Melatih diri memulai mindful work
Pertama-tama, sadarilah bahwa sibuk nggak berarti produktif. Artinya, saat kita melakukan banyak hal dalam satu waktu alias multitasking bukan berarti kita produktif. Malah bisa sebaliknya karena kita tidak fokus mengerjakan satu hal dalam satu waktu yang mengakibatkan tidak dapat menyelesaikan pekerjaan dengan maksimal. Sebaliknya, monotasking atau mengerjakan sesuatu satu per satu, dengan ritme yang sehat, dapat meningkatkan performa kerja.
Kedua, berikan jeda pada diri sendiri setiap kali pekerjaan mulai terasa berlebihan. Atur napas dan rasakan setiap tarikan dan hembusannya agar pikiran dan tubuh bisa lebih tenang. Di saat sudah mengalami ketenangan, kita mulai bisa menyadari apa yang terjadi saat ini. Biasanya akan mulai muncul pertanyaan seperti “Apakah aku harus melakukan semua tugas ini dalam satu waktu?”, “Apakah perlu mengabaikan kehidupan pribadi dan istirahat demi pekerjaan?”.
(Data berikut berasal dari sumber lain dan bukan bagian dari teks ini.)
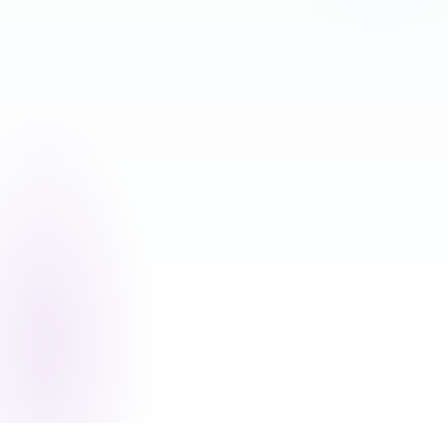
BESPAAR 17%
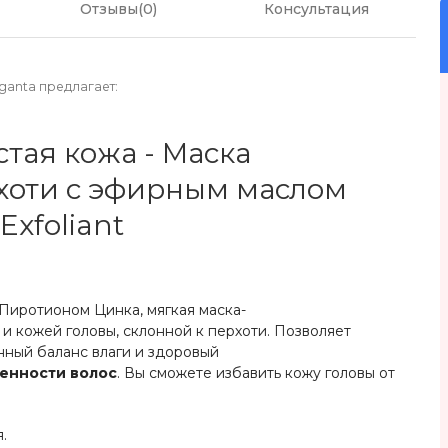
Отзывы(0)
Консультация
ganta предлагает:
истая кожа - Маска
хоти с эфирным маслом
Exfoliant
иротионом Цинка, мягкая маска-
 и кожей головы, склонной к перхоти. Позволяет
енный баланс влаги и здоровый
енности волос
. Вы сможете избавить кожу головы от
.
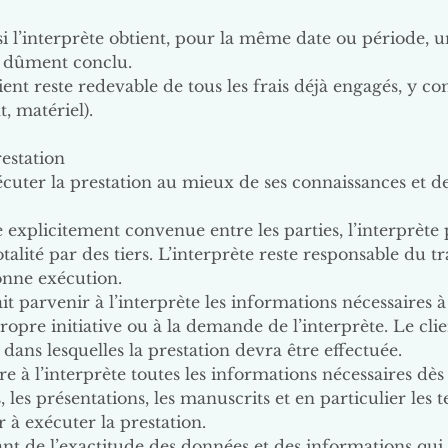
i l’interprète obtient, pour la même date ou période,
at dûment conclu.
client reste redevable de tous les frais déjà engagés, y c
, matériel).
restation
xécuter la prestation au mieux de ses connaissances et d
e explicitement convenue entre les parties, l’interprète
lité par des tiers. L’interprète reste responsable du tr
nne exécution.
 fait parvenir à l’interprète les informations nécessaires
opre initiative ou à la demande de l’interprète. Le cl
 dans lesquelles la prestation devra être effectuée.
re à l’interprète toutes les informations nécessaires dès 
les présentations, les manuscrits et en particulier les te
r à exécuter la prestation.
rant de l’exactitude des données et des informations qui 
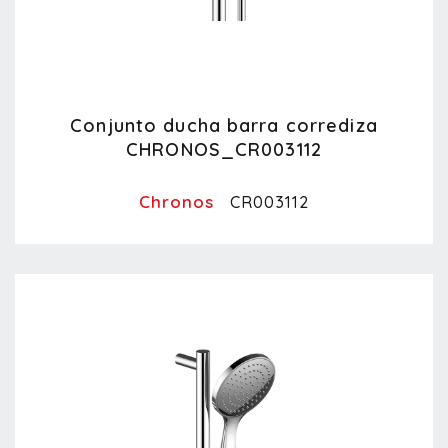
Conjunto ducha barra corrediza
CHRONOS_CR003112
Chronos
CR003112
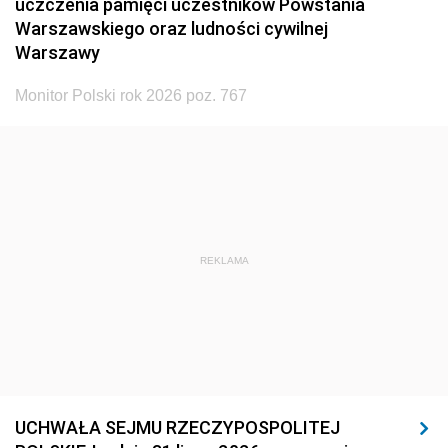
uczczenia pamięci uczestników Powstania
Warszawskiego oraz ludności cywilnej
Warszawy
Monitor Polski rok 2026 poz. 767
REKLAMA
UCHWAŁA SEJMU RZECZYPOSPOLITEJ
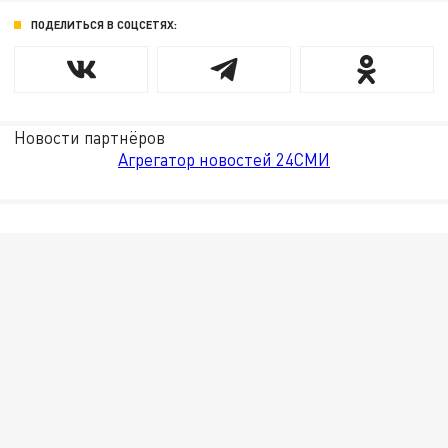
ПОДЕЛИТЬСЯ В СОЦСЕТЯХ:
Новости партнёров
Агрегатор новостей 24СМИ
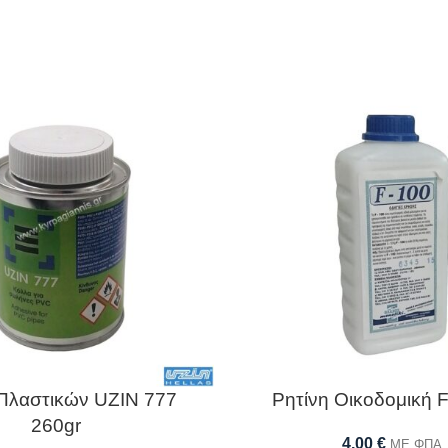
Πλαστικών UZIN 777
Ρητίνη Οικοδομική F
260gr
4,00
€
ΜΕ ΦΠΑ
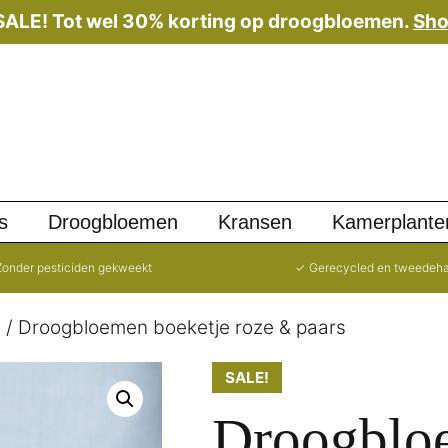
 SALE! Tot wel 30% korting op droogbloemen.
Sho
s
Droogbloemen
Kransen
Kamerplante
onder pesticiden gekweekt
✓ Gerecycled en tweedeh
t
/ Droogbloemen boeketje roze & paars
SALE!
Droogblo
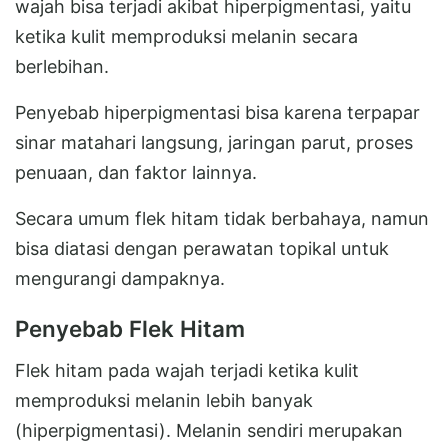
wajah bisa terjadi akibat hiperpigmentasi, yaitu
ketika kulit memproduksi melanin secara
berlebihan.
Penyebab hiperpigmentasi bisa karena terpapar
sinar matahari langsung, jaringan parut, proses
penuaan, dan faktor lainnya.
Secara umum flek hitam tidak berbahaya, namun
bisa diatasi dengan perawatan topikal untuk
mengurangi dampaknya.
Penyebab Flek Hitam
Flek hitam pada wajah terjadi ketika kulit
memproduksi melanin lebih banyak
(hiperpigmentasi). Melanin sendiri merupakan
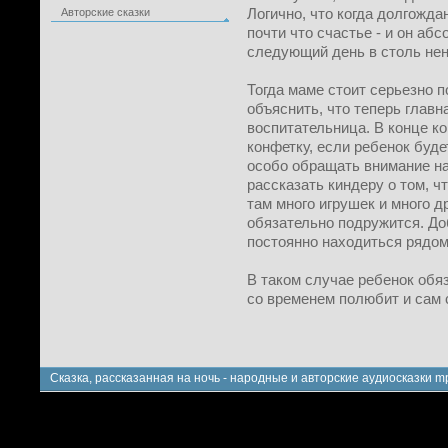
Логично, что когда долгожда
Авторские сказки
почти что счастье - и он аб
следующий день в столь нен
Тогда маме стоит серьезно п
объяснить, что теперь главна
воспитательница. В конце к
конфетку, если ребенок буде
особо обращать внимание на
рассказать киндеру о том, чт
там много игрушек и много д
обязательно подружится. До
постоянно находиться рядом
В таком случае ребенок обяз
со временем полюбит и сам с
Сказка, рассказанная на ночь - народные и авторские аудиосказки m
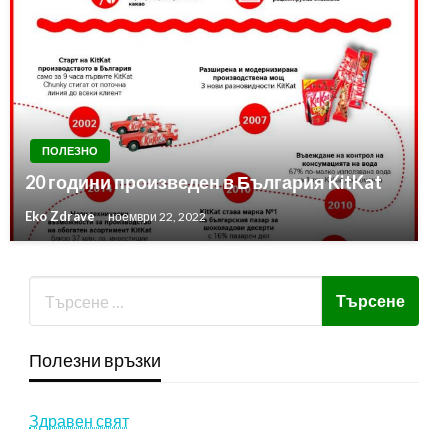
ПОЛЕЗНО
20 години произведен в България KitKat
Eko Zdrave
ноември 22, 2022
Полезни връзки
Здравен свят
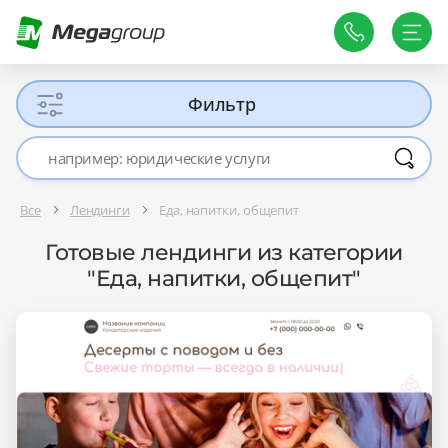
Фильтр
Все
Лендинги
Еда, напитки, общепит
Готовые лендинги из категории
"Еда, напитки, общепит"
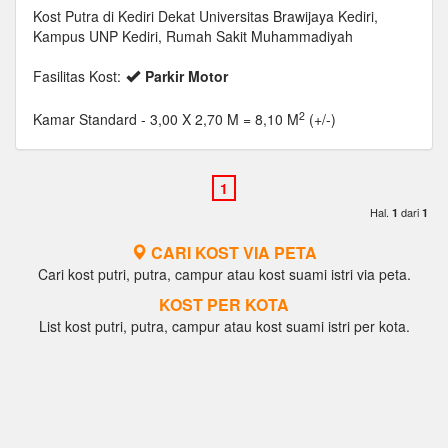
Kost Putra di Kediri Dekat Universitas Brawijaya Kediri,
Kampus UNP Kediri, Rumah Sakit Muhammadiyah
Fasilitas Kost:
Parkir Motor
2
Kamar Standard
- 3,00 X 2,70 M = 8,10 M
(+/-)
Hal.
dari
1
1
CARI KOST VIA PETA
Cari kost putri, putra, campur atau kost suami istri via peta.
KOST PER KOTA
List kost putri, putra, campur atau kost suami istri per kota.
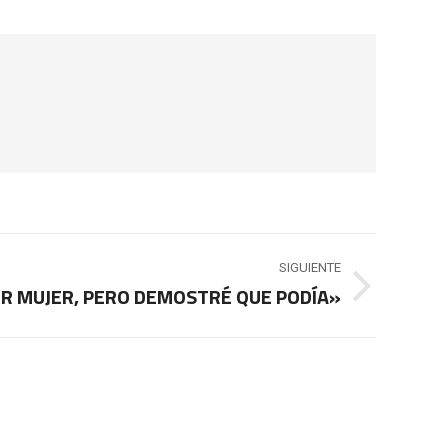
SIGUIENTE
R MUJER, PERO DEMOSTRÉ QUE PODÍA»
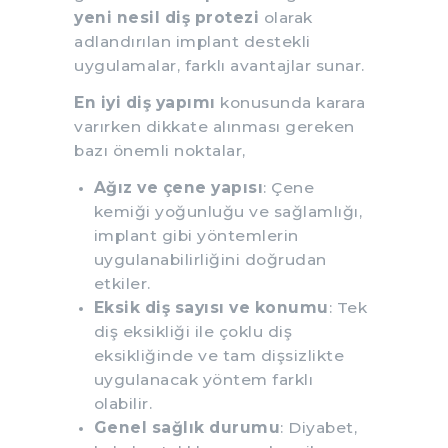
yeni nesil diş protezi
olarak
adlandırılan implant destekli
uygulamalar, farklı avantajlar sunar.
En iyi diş yapımı
konusunda karara
varırken dikkate alınması gereken
bazı önemli noktalar,
Ağız ve çene yapısı
: Çene
kemiği yoğunluğu ve sağlamlığı,
implant gibi yöntemlerin
uygulanabilirliğini doğrudan
etkiler.
Eksik diş sayısı ve konumu
: Tek
diş eksikliği ile çoklu diş
eksikliğinde ve tam dişsizlikte
uygulanacak yöntem farklı
olabilir.
Genel sağlık durumu
: Diyabet,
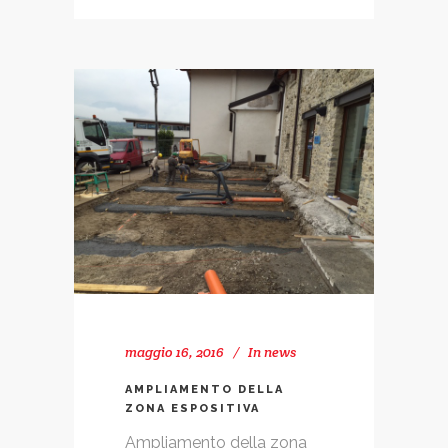
maggio 16, 2016
In
news
AMPLIAMENTO DELLA
ZONA ESPOSITIVA
Ampliamento della zona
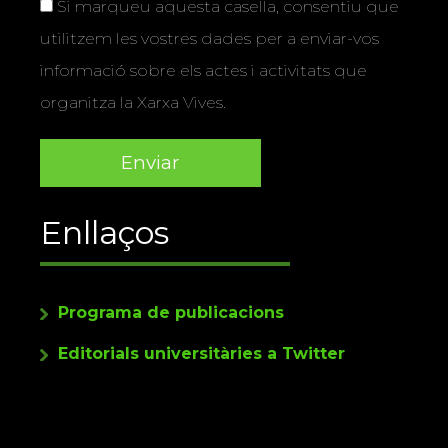
Si marqueu aquesta casella, consentiu que
utilitzem les vostres dades per a enviar-vos
informació sobre els actes i activitats que
organitza la Xarxa Vives.
Enllaços
Programa de publicacions
Editorials universitàries a Twitter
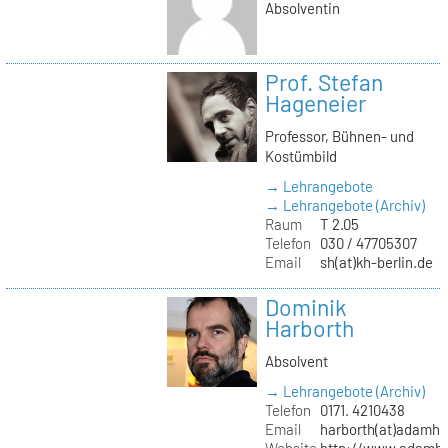
Absolventin
Prof. Stefan
Hageneier
Professor, Bühnen- und
Kostümbild
→ Lehrangebote
→ Lehrangebote (Archiv)
Raum
T 2.05
Telefon
030 / 47705307
Email
sh(at)kh-berlin.de
Dominik
Harborth
Absolvent
→ Lehrangebote (Archiv)
Telefon
0171. 4210438
Email
harborth(at)adamh
Website
http://www.adamha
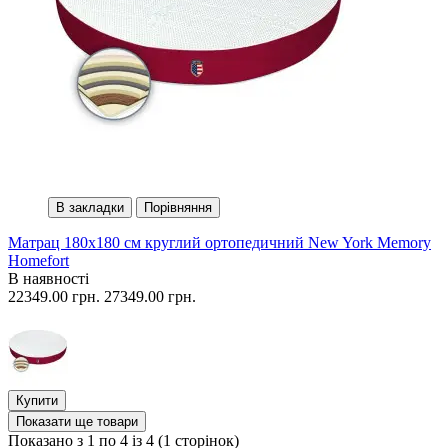
В закладки
Порівняння
Матрац 180х180 см круглий ортопедичний New York Memory
Homefort
В наявності
22349.00 грн.
27349.00 грн.
Купити
Показати ще товари
Показано з 1 по 4 із 4 (1 сторінок)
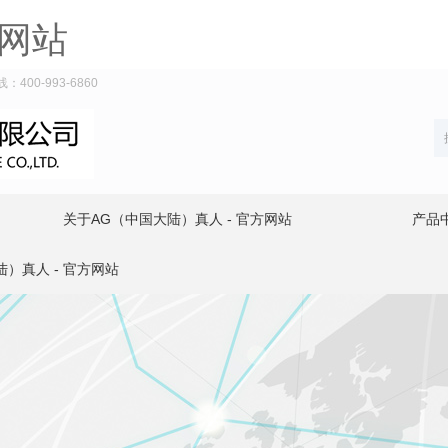
方网站
00-993-6860
关于AG（中国大陆）真人 - 官方网站
产品
）真人 - 官方网站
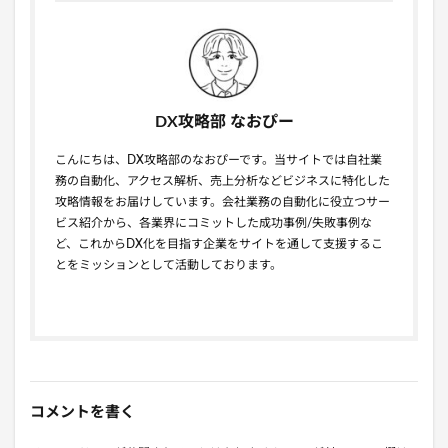
DX攻略部 なおぴー
こんにちは、DX攻略部のなおぴーです。当サイトでは自社業
務の自動化、アクセス解析、売上分析などビジネスに特化した
攻略情報をお届けしています。会社業務の自動化に役立つサー
ビス紹介から、各業界にコミットした成功事例/失敗事例な
ど、これからDX化を目指す企業をサイトを通して支援するこ
とをミッションとして活動しております。
コメントを書く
Setelah pertanyaan-pertanyaan itu mulai muncul, buatlah skala prioritas. Mana yang harus dikerjakan saat ini dan mendesak dan mana yang bisa dikerjakan esok hari. Dengarkan tubuh dan pikiran ketika ia sudah merasa lelah. Memaksakan diri hanya akan menambahkan tekanan yang akan membuat tubuh dan pikiran stres. Akhirnya, kita nggak bisa bekerja secara optimal pula.
Komunikasikan dengan atasan atau orang-orang yang terlibat dalam pekerjaan jika sudah merasa berlebihan. Pada dasarnya, membangun komunikasi yang baik dengan atasan dan kolega dapat menciptakan lingkungan kerja yang sehat. Komunikasikan kebutuhanmu dengan mereka saat pekerjaan mulai terasa berlebihan. Perusahaan dan lingkungan kerja yang sehat akan mengutamakan well-being dan kesejahteraan karyawan. Tentunya ini juga perlu diikuti dengan tanggung jawab kita sendiri untuk mendapatkan kepercayaan mereka. Kalau ternyata respon mereka tidak demikian, mungkin ini saatnya untuk mempertimbangkan kembali apakah kamu berada dalam perusahaan yang tepat untuk membangun karier.
Ingatlah bahwa pekerjaan dan uang memang dapat membantu kita untuk memenuhi kebutuhan hidup. Akan tetapi, keduanya bukan segala-galanya yang harus selalu didahulukan untuk bisa bahagia atau mencapai kesuksesan dalam hidup.